Justice Stevens Addresses Death Penalty for Juveniles

     U.S. Supreme Court Justice John Paul Stevens addressed the issue of juveniles and the death penalty while speaking at the 9th Circuit's Judicial Conference on July 18, 2002.  Justice Stevens, who wrote the majority opinion in Atkins v. Virginia abolishing the death penalty for those with mental retardation, predicted that juveniles would be the "next area for debate."  The United States is "out of step with the views of most countries in the Western world," according to Stevens. Stevens did not anticipate that the Supreme Court would lead the debate and cautioned: "That is more likely to be addressed in the legislative forum than in the judicial forum."  Stevens also said that the public was growing more skeptical of the death penalty's deterrent effect and more aware of the possibility that innocent people might be executed.


Stevens Advises Judges to Hold Their Fire

By Charles Lane

August 5, 2002

As war-on-terrorism cases pitting national security against individual rights work their way through the federal courts, Supreme Court Justice John Paul Stevens has a message for judges: Keep your cool.

 "I think the main thing we should all do is listen carefully to both sides that are presenting these arguments to us before we leap to premature judgment about whether the asserted reason for some restriction is in fact sufficient," Stevens told the 9th Circuit's Judicial Conference on July 18.

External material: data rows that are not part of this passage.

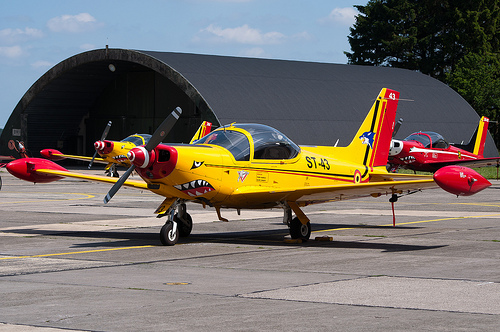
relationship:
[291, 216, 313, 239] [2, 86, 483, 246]
back wheel of flight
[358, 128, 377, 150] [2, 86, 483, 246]
logo of flight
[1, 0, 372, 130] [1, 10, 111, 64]
sky with clouds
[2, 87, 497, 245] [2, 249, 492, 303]
flight on a pavement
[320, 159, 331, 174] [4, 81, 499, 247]
number on plane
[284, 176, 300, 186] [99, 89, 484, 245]
yellow and red plane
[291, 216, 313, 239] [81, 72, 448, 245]
back wheel of yellow plane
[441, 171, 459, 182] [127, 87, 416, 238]
red white and yellow plane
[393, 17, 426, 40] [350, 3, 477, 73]
dark green tall trees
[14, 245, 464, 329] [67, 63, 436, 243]
ground pavement for plane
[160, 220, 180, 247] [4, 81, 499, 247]
front wheel mounted on plane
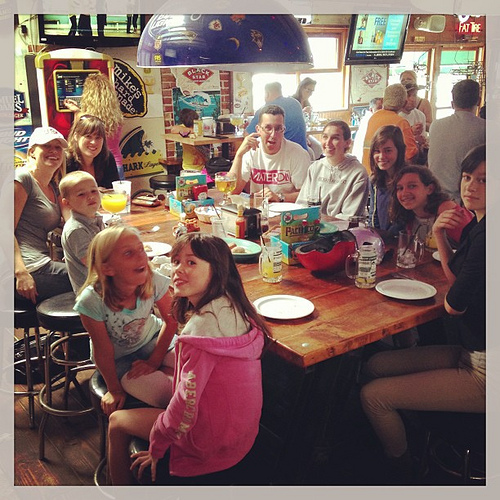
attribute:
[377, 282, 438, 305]
plate — empty, small, round, white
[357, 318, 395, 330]
table — wood, wooden, large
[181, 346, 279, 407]
jacket — pink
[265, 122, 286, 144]
glasses — dark framed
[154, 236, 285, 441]
girl — looking at camera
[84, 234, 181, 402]
girl — looking right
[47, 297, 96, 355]
barstool — black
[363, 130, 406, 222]
lady — looking at camera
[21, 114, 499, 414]
people — grouped, eating, smiling, drinking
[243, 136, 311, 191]
shirt — red, white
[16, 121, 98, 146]
baseball cap — white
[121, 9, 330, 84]
light — over table, blue, half domed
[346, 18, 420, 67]
tv — hanging, on wall, flat screen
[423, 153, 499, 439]
female — wearing black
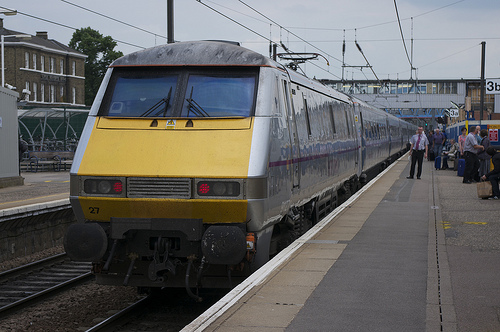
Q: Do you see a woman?
A: No, there are no women.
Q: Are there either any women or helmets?
A: No, there are no women or helmets.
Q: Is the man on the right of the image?
A: Yes, the man is on the right of the image.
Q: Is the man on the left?
A: No, the man is on the right of the image.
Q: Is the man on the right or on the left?
A: The man is on the right of the image.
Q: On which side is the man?
A: The man is on the right of the image.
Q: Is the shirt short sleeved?
A: Yes, the shirt is short sleeved.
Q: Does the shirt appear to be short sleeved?
A: Yes, the shirt is short sleeved.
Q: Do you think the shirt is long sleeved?
A: No, the shirt is short sleeved.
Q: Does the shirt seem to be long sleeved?
A: No, the shirt is short sleeved.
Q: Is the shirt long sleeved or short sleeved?
A: The shirt is short sleeved.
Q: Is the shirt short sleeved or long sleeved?
A: The shirt is short sleeved.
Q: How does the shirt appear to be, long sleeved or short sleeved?
A: The shirt is short sleeved.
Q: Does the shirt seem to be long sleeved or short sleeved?
A: The shirt is short sleeved.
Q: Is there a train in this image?
A: Yes, there is a train.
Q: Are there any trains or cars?
A: Yes, there is a train.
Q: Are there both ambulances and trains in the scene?
A: No, there is a train but no ambulances.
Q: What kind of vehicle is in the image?
A: The vehicle is a train.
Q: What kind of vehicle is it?
A: The vehicle is a train.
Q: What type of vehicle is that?
A: This is a train.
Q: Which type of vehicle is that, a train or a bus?
A: This is a train.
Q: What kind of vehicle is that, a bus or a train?
A: This is a train.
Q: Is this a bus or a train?
A: This is a train.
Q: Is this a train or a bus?
A: This is a train.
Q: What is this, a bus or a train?
A: This is a train.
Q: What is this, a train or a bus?
A: This is a train.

 Stevens, 82, was responding to a question from attorney Robert Torres, who asked him what "guiding principles" the courts should follow in addressing civil liberties during wartime. Sitting next to Stevens was Solicitor General Theodore B. Olson, architect of the Bush administration's strategy of asserting broad authority to detain terror suspects without second-guessing by courts.

 That issue had already been a major theme of the conference. At one panel discussion two days earlier, former Clinton administration secretary of state Warren Christopher drew a parallel between the Bush administration's near-secret detentions of some terror suspects and the "disappearances" of suspected leftists in Argentina during the 1970s.

 Shortly before Stevens spoke, the conference, an annual event for lawyers and judges who work in the 9th Circuit, which encompasses nine western states and two Pacific territories, had adopted a resolution calling on each active judge in the circuit to "speak to or write for a wide non-lawyer audience at least once a year on the role of the judiciary in maintaining our basic freedoms."

 Stevens, however, said "there may be some tension" between his observations about evenhandedness and that resolution. "We should not, I don't think, start out leaning one way or the other," Stevens said, adding that the cases that come before the courts "don't arise in the hypothetical fashion that we were presented with the other day. They're colored by particular facts, particular risks."

 Though generally considered one of the most liberal members of the court, Stevens has been known to depart from such expectations -- most notably, perhaps, in 1989, when he dissented vigorously from a 5-4 decision in which the court upheld protesters' First Amendment right to burn the American flag.

 Stevens spent time as a naval intelligence officer in the Pacific during World

 War II, where he experienced personally the importance

 of keeping secrets in the battle against an enemy, Imperial Japan, that used suicidal attacks against American forces.

 In a separate part of his answer to Torres's question, Stevens cited this part of his biography in chiding those who might cry wolf about potential terror attacks. Stevens did not criticize any official by name or refer to a particular case, but he said, "I've had the reaction that it's very important to maintain our sources of intelligence and not to make premature announcements of dangerous situations based on information that may not be adequately confirmed.

 "I have the sense that sometimes a greater emphasis is placed on telling everyone in the world what we've found out than in maintaining secrecy about such things and making darn sure we're absolutely right," Stevens said.

 DEATH'S FUTURE: During the last Supreme Court term, Stevens wrote the opinion for the court in Atkins v. Virginia, which abolished the death penalty for the mentally retarded on the premise that a "national consensus" had formed against it.

 At the 9th Circuit conference, Stevens said he believed that both lawyers and the general public were growing more skeptical of the death penalty's effect as a deterrent -- and more aware of the possibility that innocent people might be sentenced to death and executed.

 He predicted that, with capital punishment for retarded defendants abolished, the death penalty for juveniles would be "the next area for debate." Stevens said that, on that issue, the United States "is out of step with the views of most countries in the Western world."

 But the battle to raise the age at which criminals may be executed (currently as young as 16 in some states) will not be led by the Supreme Court, Stevens cautioned: "That is more likely to be addressed in the legislative forum than in the judicial forum," he said.